Al ceñir su punto de vista al de Matías, la película sabe tanto como lo que él ve. Sabemos que Laura y el niño viven en un modesto barrio de monoblocks, sabemos que ella trabaja en una hilandería (en un momento pasan por allí, para recoger el producto de una colecta solidaria de las compañeras), que él va a la escuela (en un momento lo menciona) y que no es la primera vez que papá le pega a mamá. Pero no sabemos nada más sobre la relación entre Laura y Fabián, ni sobre el marco familiar. Salvo cuando recurren a la mamá de Laura (Marta Lubos), que comenta con una vecina (Silvia Bayle) su desagrado por la relación con Fabián. Motivo por el cual habría estado distanciada de la hija desde hace tiempo.

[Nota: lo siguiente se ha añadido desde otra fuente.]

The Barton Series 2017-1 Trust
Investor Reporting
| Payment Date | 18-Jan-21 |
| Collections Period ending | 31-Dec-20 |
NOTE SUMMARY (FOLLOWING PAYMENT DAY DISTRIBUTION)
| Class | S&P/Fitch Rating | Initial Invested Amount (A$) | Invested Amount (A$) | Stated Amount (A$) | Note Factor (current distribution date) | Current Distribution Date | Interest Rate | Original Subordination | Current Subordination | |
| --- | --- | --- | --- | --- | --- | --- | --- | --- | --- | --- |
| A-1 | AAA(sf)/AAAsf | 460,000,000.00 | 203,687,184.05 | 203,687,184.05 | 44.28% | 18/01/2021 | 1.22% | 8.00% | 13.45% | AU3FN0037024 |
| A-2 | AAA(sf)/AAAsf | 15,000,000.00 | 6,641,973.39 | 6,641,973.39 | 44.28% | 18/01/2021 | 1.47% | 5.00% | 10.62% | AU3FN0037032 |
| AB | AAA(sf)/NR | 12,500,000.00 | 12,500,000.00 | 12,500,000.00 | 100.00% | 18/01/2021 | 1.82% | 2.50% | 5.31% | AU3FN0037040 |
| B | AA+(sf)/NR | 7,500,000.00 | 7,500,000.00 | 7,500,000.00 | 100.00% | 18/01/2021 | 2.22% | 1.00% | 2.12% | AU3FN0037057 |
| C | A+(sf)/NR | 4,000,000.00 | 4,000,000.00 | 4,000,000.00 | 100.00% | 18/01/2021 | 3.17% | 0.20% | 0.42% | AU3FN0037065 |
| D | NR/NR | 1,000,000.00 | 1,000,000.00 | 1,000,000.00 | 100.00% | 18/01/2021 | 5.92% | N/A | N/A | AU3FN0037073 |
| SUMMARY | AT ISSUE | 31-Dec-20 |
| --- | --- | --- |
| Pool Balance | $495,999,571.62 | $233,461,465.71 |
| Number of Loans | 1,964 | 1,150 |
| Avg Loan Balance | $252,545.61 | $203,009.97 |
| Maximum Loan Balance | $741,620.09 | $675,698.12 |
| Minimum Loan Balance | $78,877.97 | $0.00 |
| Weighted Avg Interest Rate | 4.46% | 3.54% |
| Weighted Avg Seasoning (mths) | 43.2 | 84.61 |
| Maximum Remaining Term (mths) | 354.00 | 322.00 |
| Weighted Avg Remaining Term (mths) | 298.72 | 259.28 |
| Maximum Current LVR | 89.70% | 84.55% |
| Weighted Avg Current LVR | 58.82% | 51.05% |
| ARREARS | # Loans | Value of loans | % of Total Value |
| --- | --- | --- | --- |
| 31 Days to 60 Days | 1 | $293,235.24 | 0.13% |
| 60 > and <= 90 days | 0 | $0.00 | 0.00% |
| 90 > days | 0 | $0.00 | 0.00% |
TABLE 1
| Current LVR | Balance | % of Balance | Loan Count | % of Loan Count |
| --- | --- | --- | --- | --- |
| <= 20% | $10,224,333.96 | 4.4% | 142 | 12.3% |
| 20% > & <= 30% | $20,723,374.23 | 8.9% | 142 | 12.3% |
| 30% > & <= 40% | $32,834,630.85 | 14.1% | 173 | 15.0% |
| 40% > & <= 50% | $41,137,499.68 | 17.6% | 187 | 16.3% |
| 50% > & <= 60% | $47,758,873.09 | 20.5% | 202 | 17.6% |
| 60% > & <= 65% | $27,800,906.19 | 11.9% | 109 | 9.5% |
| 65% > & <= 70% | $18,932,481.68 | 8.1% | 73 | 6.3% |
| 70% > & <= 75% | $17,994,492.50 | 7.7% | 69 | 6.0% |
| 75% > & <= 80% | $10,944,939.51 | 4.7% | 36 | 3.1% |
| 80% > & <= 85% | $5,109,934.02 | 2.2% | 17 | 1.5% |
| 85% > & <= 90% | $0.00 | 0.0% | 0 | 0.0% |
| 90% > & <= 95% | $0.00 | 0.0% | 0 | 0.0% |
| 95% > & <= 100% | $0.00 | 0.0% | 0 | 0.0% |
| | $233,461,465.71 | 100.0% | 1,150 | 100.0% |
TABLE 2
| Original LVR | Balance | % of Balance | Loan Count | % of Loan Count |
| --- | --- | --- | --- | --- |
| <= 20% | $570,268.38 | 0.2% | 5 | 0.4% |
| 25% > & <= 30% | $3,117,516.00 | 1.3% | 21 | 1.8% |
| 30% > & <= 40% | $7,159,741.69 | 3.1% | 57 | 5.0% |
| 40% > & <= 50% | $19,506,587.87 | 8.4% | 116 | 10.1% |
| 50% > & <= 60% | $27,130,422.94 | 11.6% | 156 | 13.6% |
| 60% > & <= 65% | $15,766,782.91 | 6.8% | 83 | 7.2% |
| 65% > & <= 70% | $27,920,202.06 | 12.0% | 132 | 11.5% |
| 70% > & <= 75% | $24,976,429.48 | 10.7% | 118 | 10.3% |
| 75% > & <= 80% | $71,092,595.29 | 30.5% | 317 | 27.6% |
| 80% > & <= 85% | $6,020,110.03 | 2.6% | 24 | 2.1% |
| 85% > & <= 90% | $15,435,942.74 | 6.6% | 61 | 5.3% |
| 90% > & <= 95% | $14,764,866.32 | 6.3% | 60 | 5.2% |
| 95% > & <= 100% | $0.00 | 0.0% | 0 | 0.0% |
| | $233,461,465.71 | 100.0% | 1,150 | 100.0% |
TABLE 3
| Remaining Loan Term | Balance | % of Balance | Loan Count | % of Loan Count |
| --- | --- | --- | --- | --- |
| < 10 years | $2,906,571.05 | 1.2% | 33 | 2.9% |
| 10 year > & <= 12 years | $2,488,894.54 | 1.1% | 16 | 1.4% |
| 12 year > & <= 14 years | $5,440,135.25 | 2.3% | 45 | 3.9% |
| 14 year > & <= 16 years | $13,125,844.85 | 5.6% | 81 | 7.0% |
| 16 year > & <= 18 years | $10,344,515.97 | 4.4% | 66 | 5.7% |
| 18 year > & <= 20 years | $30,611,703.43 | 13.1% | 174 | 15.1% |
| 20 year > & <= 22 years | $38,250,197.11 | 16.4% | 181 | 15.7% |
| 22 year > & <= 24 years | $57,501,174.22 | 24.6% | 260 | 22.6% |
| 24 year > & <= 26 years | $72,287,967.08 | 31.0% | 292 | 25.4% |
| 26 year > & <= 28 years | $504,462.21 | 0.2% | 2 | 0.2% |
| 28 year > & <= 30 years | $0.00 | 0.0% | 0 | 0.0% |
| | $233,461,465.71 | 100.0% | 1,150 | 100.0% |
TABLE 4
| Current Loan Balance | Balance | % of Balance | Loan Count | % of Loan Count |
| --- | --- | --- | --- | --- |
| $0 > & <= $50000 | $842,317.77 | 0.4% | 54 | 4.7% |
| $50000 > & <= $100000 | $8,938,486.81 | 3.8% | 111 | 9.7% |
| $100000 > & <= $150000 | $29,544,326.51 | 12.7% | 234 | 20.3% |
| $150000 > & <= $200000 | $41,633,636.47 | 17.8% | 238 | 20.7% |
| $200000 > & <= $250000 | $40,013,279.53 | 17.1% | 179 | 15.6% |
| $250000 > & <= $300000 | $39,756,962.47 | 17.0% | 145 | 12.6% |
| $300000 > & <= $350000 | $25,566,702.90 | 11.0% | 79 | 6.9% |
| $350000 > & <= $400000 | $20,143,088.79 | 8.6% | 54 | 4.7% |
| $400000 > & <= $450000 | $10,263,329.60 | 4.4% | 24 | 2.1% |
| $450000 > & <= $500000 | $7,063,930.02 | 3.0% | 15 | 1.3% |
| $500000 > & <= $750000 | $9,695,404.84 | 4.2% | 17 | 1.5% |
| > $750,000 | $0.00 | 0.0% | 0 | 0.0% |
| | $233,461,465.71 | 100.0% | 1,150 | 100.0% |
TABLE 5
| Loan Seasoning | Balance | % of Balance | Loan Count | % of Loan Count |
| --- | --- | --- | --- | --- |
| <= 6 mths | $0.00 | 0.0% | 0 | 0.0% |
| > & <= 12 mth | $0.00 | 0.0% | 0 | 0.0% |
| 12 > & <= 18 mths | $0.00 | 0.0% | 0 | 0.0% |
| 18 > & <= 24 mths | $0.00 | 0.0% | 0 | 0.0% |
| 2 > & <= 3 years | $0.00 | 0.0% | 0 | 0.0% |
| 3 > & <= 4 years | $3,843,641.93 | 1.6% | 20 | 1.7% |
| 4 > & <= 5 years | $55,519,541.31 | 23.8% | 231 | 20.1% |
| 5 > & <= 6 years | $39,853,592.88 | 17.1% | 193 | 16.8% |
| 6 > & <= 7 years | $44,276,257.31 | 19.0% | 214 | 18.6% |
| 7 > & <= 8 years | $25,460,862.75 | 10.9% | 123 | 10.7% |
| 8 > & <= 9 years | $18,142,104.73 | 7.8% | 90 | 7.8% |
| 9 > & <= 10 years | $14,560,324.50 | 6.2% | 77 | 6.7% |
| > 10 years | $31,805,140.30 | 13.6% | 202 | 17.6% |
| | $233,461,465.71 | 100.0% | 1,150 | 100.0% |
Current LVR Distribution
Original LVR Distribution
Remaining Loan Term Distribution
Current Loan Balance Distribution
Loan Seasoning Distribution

Al concentrar la acción en unos pocos días, dando continuidad a las transiciones, Lerman logra transmitir impresión de “tiempo real”, aunque stricto sensu no se trate de ello. Los encuadres tienden a ser cerrados (como también lo eran en La mirada invisible, film de encierro), en correspondencia con el acorralamiento al que se ven sometidos, desde el fuera de campo, ambos protagonistas. En términos estrictos de suspenso y más allá de su carácter algo manipulador en relación con las emociones del espectador, la escena a la que se hace referencia funciona a la perfección, justamente por el adecuado manejo de ambas esferas (tiempo y espacio), exhibiendo una combinación de dilatación y concentración temporal y encuadres aún más cerrados que el resto de la película.
Si todo funciona tan bien, ¿por qué entonces una calificación que no se corresponde plenamente con el “Muy buena”? Porque no todo funciona tan bien. Más allá de la reserva señalada, el típico lastre de las coproducciones se hace sentir con la aparición de una niña que es colombiana sólo porque ese país intervino en la producción. Mejor resuelta está la parte polaca de la coproducción, al recaer en el director de fotografía Wojciech Staron, tan exquisito como suelen serlo sus compatriotas en ese rubro técnico. Con su rostro y comentarios que si no son improvisados suenan como si lo fueran, el debutante Sebastián Molinaro se ganará sin duda las simpatías del público. ¿El típico niño encantador, puesto justamente para eso? Sólo en parte: Molinaro funciona igualmente bien cuando se recoge en la pena o cuando se entrega a la furia catártica. En un papel que podría prestarse tanto para el lucimiento como para el facilismo, Julieta Díaz muestra una vez más esa suerte de expresividad contenida que la caracteriza, manejándose con pareja autoridad en situaciones de pánico, de incertidumbre, de angustia o explosión. En una única escena se nota que, más que vivirlo, está actuando un estado de shock, que la lleva a hablar de modo exageradamente entrecortado.